Comme celui de ses prédécesseurs, le discours de fermeté du ministre de l'Intérieur passe mal sur l'île de Beauté.

Article rédigé par Bastien Hugues
France Télévisions
Publié
Temps de lecture : 4min
Le ministre de l'Intérieur, Manuel Valls, le 3 juin 2013 à Bastia (Haute-Corse). (PASCAL POCHARD CASABIANCA / AFP)

Manuel Valls s'est-il trompé de stratégie dans la gestion du dossier corse ? Alors que le ministre de l'Intérieur tient un discours de plus en plus ferme contre la violence sur l'île de Beauté, le Front de libération nationale corse (FLNC) menace de reprendre les armes. Dénonçant "un Etat colonisateur" et des élus "spectateurs ou complices", l'organisation indépendantiste exige, mardi 4 juin, "que la France reconnaisse [les] droits nationaux" des Corses. Des déclarations qui laissent penser que Manuel Valls, comme la plupart de ses prédécesseurs, aura bien du mal à s'extirper du bourbier corse.

Depuis les événements d'Aleria en août 1975, qui avaient fait deux morts du côté des forces de l'ordre, tous les ministres passés par la place Beauvau se sont cassé les dents sur ce dossier. Tantôt trop fermes, tantôt trop laxistes... Manuel Valls, lui, a choisi la première option. Là où le chef de l'Etat espérait banaliser le dossier insulaire – il ne l'avait quasiment pas évoqué durant sa campagne –, le nouveau "premier flic de France", lui, a fait savoir qu'il s'attaquerait frontalement à la violence en Corse. Mais depuis, de nombreux homicides et attentats lui ont rappelé la réalité de la situation.

Le mot de trop ?

Manuel Valls, connu pour son franc-parler, n'a pas voulu se laisser impressionner. A la mi-octobre, le ministre de l'Intérieur martèle sa volonté de "s'attaquer à ce qui gangrène la société corse", et appelle les habitants de l'île à "se rebeller". Un mois plus tard, il annonce un renforcement des forces de police et de gendarmerie dans l'île, et répète son "entière détermination à lutter contre le crime" et "l'argent sale". La création d'un "pôle antimafia" est également annoncée. Les déclarations fracassantes se succèdent. Mais au printemps, Manuel Valls a peut-être eu un mot de trop. 

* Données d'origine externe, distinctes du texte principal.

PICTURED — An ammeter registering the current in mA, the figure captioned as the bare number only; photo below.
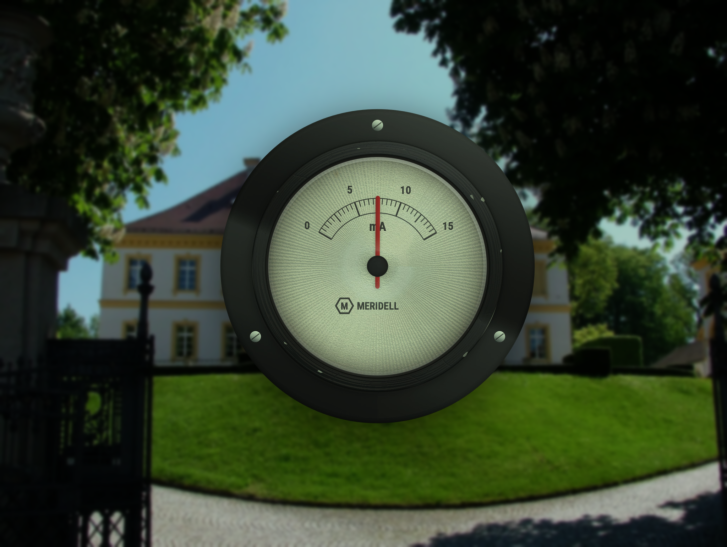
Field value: 7.5
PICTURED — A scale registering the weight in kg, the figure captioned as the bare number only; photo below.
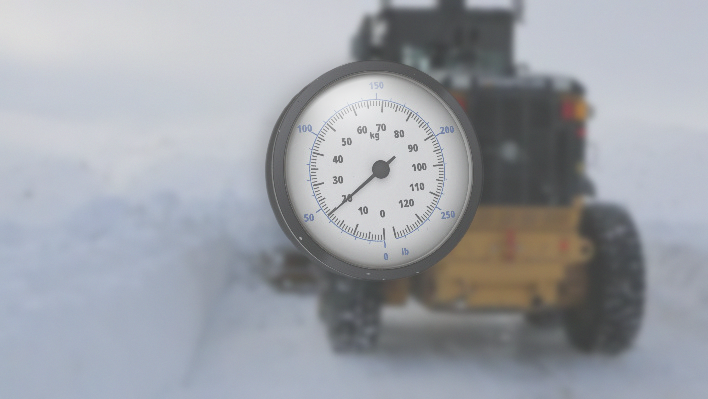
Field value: 20
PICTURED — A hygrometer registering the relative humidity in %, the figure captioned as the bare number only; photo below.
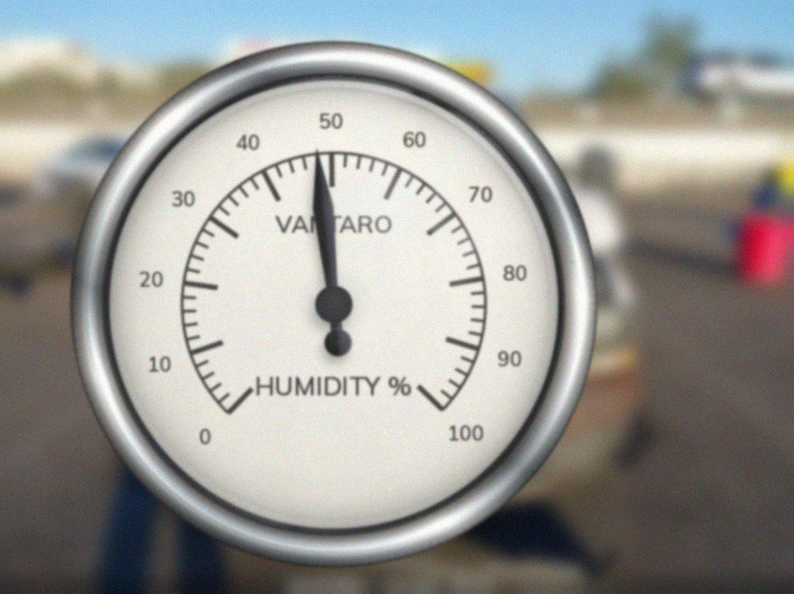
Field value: 48
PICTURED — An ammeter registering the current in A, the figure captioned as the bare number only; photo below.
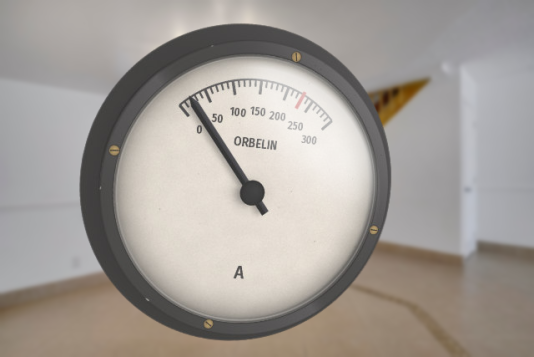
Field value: 20
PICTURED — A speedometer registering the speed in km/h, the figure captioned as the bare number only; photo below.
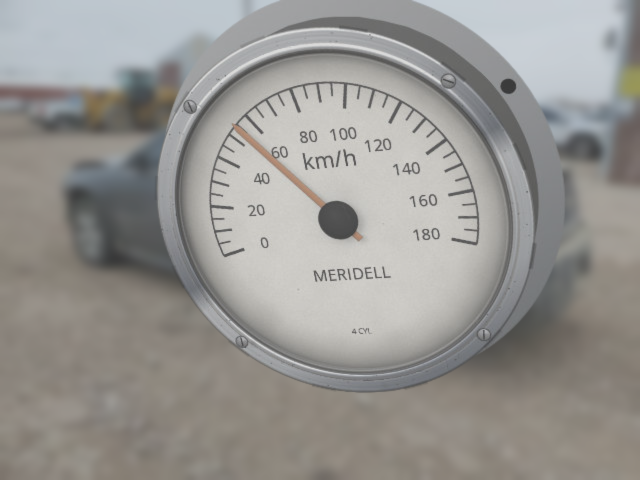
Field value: 55
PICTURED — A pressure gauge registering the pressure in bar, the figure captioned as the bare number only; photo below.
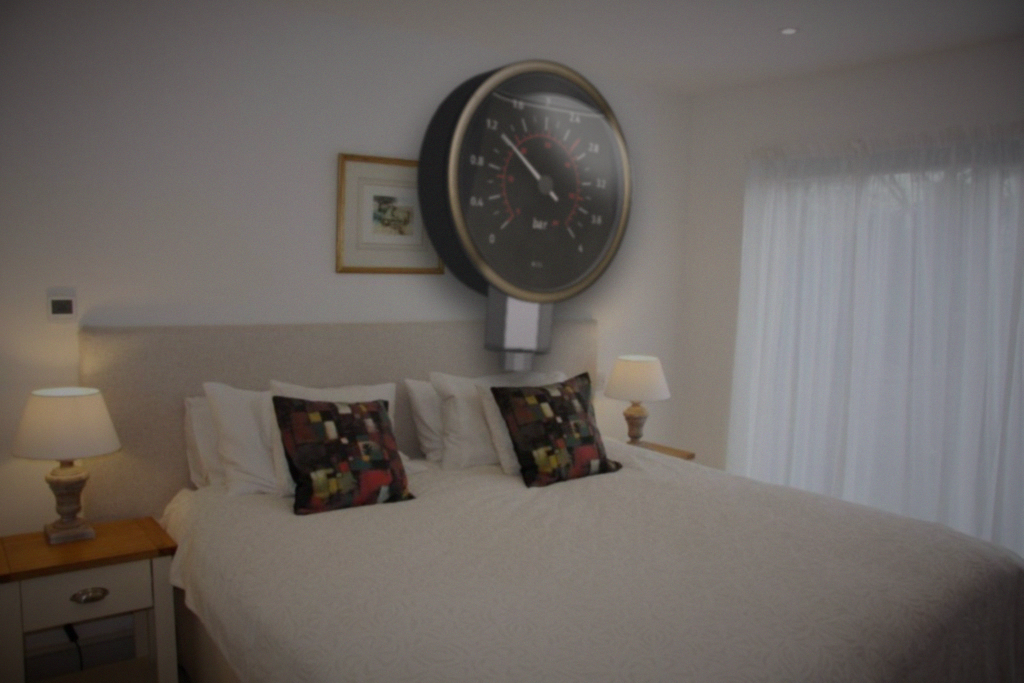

Fin avril, condamnant le meurtre de Jean-Luc Chiappini (président du parc naturel régional de Corse), le ministre de l'Intérieur franchit une ligne, en déclarant que la violence est "culturellement enracinée en Corse". Sur l'île, la petite phrase suscite la colère de nombreux habitants. Mais Valls refuse de s'excuser. Et alors que l'Assemblée régionale de Corse vote la "co-officialité" de la langue corse, le ministre s'y oppose radicalement, en martelant qu'il n'est "pas concevable" qu'il y ait sur une partie du territoire français "une deuxième langue officielle"

"La Corse n'aime pas les coups d'éclat"

Manuel Valls s'est-il trompé de partition ? Mi-novembre, dans le Journal du Dimanche, le député socialiste Daniel Vaillant, passé par la place Beauveau de 2000 à 2002, lui conseillait "un travail de terrain discret mais efficace". "La Corse n'aime pas les coups d'éclat", insistait-il. Autrement dit, mieux vaut éviter les déclarations et les annonces tonitruantes, pour ne pas brusquer la population. Depuis, le climat s'est incontestablement détérioré. Cela n'a pas échappé au ministre.

De retour en Corse, lundi 3 et mardi 4 juin, Valls a multiplié les gestes et les mots d'apaisement. "J'aime la Corse, j'aime les Corses et j'aime leur culture ! s'emballe-t-il dans un entretien à Corse Matin. Les Corses sont les premières victimes de la violence. Ma seule volonté, c'est de rétablir l'ordre républicain." Sera-t-il entendu ? Moins de vingt-quatre heures après cette interview, le FLNC menaçait de reprendre les armes. Réplique immédiate du ministre : "Nous ne nous laisserons jamais impressionner par les menaces. Il n'y aura pas la moindre négociation sous le diktat des menaces et des bombes."